Write the records out again in full, word for word.

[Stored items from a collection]
_____
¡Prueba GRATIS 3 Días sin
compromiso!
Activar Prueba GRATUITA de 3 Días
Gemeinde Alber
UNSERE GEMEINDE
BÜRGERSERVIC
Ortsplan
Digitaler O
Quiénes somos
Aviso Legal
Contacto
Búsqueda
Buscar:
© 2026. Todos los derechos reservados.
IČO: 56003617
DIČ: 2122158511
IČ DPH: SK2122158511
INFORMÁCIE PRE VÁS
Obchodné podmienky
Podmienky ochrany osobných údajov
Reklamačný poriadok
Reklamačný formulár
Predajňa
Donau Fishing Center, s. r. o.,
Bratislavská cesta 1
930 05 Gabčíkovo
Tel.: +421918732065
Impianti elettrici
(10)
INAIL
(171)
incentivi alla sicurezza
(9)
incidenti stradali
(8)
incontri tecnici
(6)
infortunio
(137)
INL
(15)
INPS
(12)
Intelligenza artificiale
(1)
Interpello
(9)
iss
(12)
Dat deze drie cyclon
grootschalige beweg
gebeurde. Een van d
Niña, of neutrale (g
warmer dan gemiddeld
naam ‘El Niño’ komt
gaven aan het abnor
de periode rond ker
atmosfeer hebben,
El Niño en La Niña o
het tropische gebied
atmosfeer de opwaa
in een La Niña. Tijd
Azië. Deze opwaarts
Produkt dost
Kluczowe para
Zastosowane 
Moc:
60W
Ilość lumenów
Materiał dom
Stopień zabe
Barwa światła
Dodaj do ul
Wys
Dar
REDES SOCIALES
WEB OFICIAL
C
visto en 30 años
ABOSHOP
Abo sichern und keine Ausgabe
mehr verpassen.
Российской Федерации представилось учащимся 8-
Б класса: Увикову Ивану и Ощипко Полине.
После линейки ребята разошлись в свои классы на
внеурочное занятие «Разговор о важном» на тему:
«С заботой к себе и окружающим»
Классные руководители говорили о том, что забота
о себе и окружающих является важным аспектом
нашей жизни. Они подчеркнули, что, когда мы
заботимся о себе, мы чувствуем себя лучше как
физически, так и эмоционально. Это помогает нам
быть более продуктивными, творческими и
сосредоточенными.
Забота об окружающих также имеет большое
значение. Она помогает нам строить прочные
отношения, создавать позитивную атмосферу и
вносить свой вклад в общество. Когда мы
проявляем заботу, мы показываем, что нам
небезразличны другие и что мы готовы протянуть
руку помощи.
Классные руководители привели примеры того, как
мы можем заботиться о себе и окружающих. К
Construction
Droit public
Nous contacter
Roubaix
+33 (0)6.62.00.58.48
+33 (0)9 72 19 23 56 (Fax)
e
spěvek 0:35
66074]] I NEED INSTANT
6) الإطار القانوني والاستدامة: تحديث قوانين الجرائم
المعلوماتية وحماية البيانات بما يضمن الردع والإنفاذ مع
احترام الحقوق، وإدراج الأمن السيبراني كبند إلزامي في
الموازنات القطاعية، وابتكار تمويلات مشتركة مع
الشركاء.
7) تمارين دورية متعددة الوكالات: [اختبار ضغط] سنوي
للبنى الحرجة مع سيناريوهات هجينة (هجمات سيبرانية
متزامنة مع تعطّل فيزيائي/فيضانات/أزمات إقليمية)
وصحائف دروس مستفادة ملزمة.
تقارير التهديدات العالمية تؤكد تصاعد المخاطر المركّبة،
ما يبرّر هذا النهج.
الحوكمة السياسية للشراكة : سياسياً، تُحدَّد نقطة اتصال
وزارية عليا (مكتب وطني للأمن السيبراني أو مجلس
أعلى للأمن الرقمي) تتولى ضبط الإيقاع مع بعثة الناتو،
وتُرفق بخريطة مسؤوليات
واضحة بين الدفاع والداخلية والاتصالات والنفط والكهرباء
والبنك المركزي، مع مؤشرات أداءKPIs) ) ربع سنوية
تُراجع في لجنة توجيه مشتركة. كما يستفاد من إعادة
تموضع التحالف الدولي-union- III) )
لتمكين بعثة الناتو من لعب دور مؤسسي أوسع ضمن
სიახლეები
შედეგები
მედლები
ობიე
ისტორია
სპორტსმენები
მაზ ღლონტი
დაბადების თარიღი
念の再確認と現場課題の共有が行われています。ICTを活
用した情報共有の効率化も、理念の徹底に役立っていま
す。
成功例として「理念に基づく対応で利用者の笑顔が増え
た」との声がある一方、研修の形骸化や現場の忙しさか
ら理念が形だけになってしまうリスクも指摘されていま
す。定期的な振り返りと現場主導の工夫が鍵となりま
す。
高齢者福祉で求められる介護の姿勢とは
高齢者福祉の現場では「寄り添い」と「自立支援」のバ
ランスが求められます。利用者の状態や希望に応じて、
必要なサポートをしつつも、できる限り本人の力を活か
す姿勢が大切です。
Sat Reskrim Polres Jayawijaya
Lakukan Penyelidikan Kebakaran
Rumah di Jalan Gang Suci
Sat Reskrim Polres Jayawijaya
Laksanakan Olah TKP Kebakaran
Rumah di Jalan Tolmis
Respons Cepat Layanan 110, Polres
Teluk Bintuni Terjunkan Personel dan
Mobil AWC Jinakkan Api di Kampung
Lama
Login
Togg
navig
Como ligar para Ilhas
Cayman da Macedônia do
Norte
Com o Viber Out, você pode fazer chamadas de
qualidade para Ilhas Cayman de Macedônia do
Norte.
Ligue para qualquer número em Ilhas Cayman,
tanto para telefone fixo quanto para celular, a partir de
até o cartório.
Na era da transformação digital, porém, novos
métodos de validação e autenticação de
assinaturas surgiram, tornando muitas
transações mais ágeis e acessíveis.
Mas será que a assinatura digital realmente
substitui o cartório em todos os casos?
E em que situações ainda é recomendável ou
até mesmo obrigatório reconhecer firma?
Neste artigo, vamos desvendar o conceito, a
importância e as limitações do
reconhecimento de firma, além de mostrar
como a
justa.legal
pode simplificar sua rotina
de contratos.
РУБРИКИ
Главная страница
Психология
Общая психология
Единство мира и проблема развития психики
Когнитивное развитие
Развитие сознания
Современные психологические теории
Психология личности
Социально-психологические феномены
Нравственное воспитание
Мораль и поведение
_____
> _Problem solution_:
¡Prueba GRATIS 3 Días sin
compromiso!
Activar Prueba GRATUITA de 3 Días
Gemeinde Alber
UNSERE GEMEINDE
BÜRGERSERVIC
Ortsplan
Digitaler O
Quiénes somos
Aviso Legal
Contacto
Búsqueda
Buscar:
© 2026. Todos los derechos reservados.
IČO: 56003617
DIČ: 2122158511
IČ DPH: SK2122158511
INFORMÁCIE PRE VÁS
Obchodné podmienky
Podmienky ochrany osobných údajov
Reklamačný poriadok
Reklamačný formulár
Predajňa
Donau Fishing Center, s. r. o.,
Bratislavská cesta 1
930 05 Gabčíkovo
Tel.: +421918732065
Impianti elettrici
(10)
INAIL
(171)
incentivi alla sicurezza
(9)
incidenti stradali
(8)
incontri tecnici
(6)
infortunio
(137)
INL
(15)
INPS
(12)
Intelligenza artificiale
(1)
Interpello
(9)
iss
(12)
Dat deze drie cyclon
grootschalige beweg
gebeurde. Een van d
Niña, of neutrale (g
warmer dan gemiddeld
naam ‘El Niño’ komt
gaven aan het abnor
de periode rond ker
atmosfeer hebben,
El Niño en La Niña o
het tropische gebied
atmosfeer de opwaa
in een La Niña. Tijd
Azië. Deze opwaarts
Produkt dost
Kluczowe para
Zastosowane 
Moc:
60W
Ilość lumenów
Materiał dom
Stopień zabe
Barwa światła
Dodaj do ul
Wys
Dar
REDES SOCIALES
WEB OFICIAL
C
visto en 30 años
ABOSHOP
Abo sichern und keine Ausgabe
mehr verpassen.
Российской Федерации представилось учащимся 8-
Б класса: Увикову Ивану и Ощипко Полине.
После линейки ребята разошлись в свои классы на
внеурочное занятие «Разговор о важном» на тему:
«С заботой к себе и окружающим»
Классные руководители говорили о том, что забота
о себе и окружающих является важным аспектом
нашей жизни. Они подчеркнули, что, когда мы
заботимся о себе, мы чувствуем себя лучше как
физически, так и эмоционально. Это помогает нам
быть более продуктивными, творческими и
сосредоточенными.
Забота об окружающих также имеет большое
значение. Она помогает нам строить прочные
отношения, создавать позитивную атмосферу и
вносить свой вклад в общество. Когда мы
проявляем заботу, мы показываем, что нам
небезразличны другие и что мы готовы протянуть
руку помощи.
Классные руководители привели примеры того, как
мы можем заботиться о себе и окружающих. К
Construction
Droit public
Nous contacter
Roubaix
+33 (0)6.62.00.58.48
+33 (0)9 72 19 23 56 (Fax)
e
spěvek 0:35
66074]] I NEED INSTANT
6) الإطار القانوني والاستدامة: تحديث قوانين الجرائم
المعلوماتية وحماية البيانات بما يضمن الردع والإنفاذ مع
احترام الحقوق، وإدراج الأمن السيبراني كبند إلزامي في
الموازنات القطاعية، وابتكار تمويلات مشتركة مع
الشركاء.
7) تمارين دورية متعددة الوكالات: [اختبار ضغط] سنوي
للبنى الحرجة مع سيناريوهات هجينة (هجمات سيبرانية
متزامنة مع تعطّل فيزيائي/فيضانات/أزمات إقليمية)
وصحائف دروس مستفادة ملزمة.
تقارير التهديدات العالمية تؤكد تصاعد المخاطر المركّبة،
ما يبرّر هذا النهج.
الحوكمة السياسية للشراكة : سياسياً، تُحدَّد نقطة اتصال
وزارية عليا (مكتب وطني للأمن السيبراني أو مجلس
أعلى للأمن الرقمي) تتولى ضبط الإيقاع مع بعثة الناتو،
وتُرفق بخريطة مسؤوليات
واضحة بين الدفاع والداخلية والاتصالات والنفط والكهرباء
والبنك المركزي، مع مؤشرات أداءKPIs) ) ربع سنوية
تُراجع في لجنة توجيه مشتركة. كما يستفاد من إعادة
تموضع التحالف الدولي-union- III) )
لتمكين بعثة الناتو من لعب دور مؤسسي أوسع ضمن
სიახლეები
შედეგები
მედლები
ობიე
ისტორია
სპორტსმენები
მაზ ღლონტი
დაბადების თარიღი
念の再確認と現場課題の共有が行われています。ICTを活
用した情報共有の効率化も、理念の徹底に役立っていま
す。
成功例として「理念に基づく対応で利用者の笑顔が増え
た」との声がある一方、研修の形骸化や現場の忙しさか
ら理念が形だけになってしまうリスクも指摘されていま
す。定期的な振り返りと現場主導の工夫が鍵となりま
す。
高齢者福祉で求められる介護の姿勢とは
高齢者福祉の現場では「寄り添い」と「自立支援」のバ
ランスが求められます。利用者の状態や希望に応じて、
必要なサポートをしつつも、できる限り本人の力を活か
す姿勢が大切です。
Sat Reskrim Polres Jayawijaya
Lakukan Penyelidikan Kebakaran
Rumah di Jalan Gang Suci
Sat Reskrim Polres Jayawijaya
Laksanakan Olah TKP Kebakaran
Rumah di Jalan Tolmis
Respons Cepat Layanan 110, Polres
Teluk Bintuni Terjunkan Personel dan
Mobil AWC Jinakkan Api di Kampung
Lama
Login
Togg
navig
Como ligar para Ilhas
Cayman da Macedônia do
Norte
Com o Viber Out, você pode fazer chamadas de
qualidade para Ilhas Cayman de Macedônia do
Norte.
Ligue para qualquer número em Ilhas Cayman,
tanto para telefone fixo quanto para celular, a partir de
até o cartório.
Na era da transformação digital, porém, novos
métodos de validação e autenticação de
assinaturas surgiram, tornando muitas
transações mais ágeis e acessíveis.
Mas será que a assinatura digital realmente
substitui o cartório em todos os casos?
E em que situações ainda é recomendável ou
até mesmo obrigatório reconhecer firma?
Neste artigo, vamos desvendar o conceito, a
importância e as limitações do
reconhecimento de firma, além de mostrar
como a
justa.legal
pode simplificar sua rotina
de contratos.
РУБРИКИ
Главная страница
Психология
Общая психология
Единство мира и проблема развития психики
Когнитивное развитие
Развитие сознания
Современные психологические теории
Психология личности
Социально-психологические феномены
Нравственное воспитание
Мораль и поведение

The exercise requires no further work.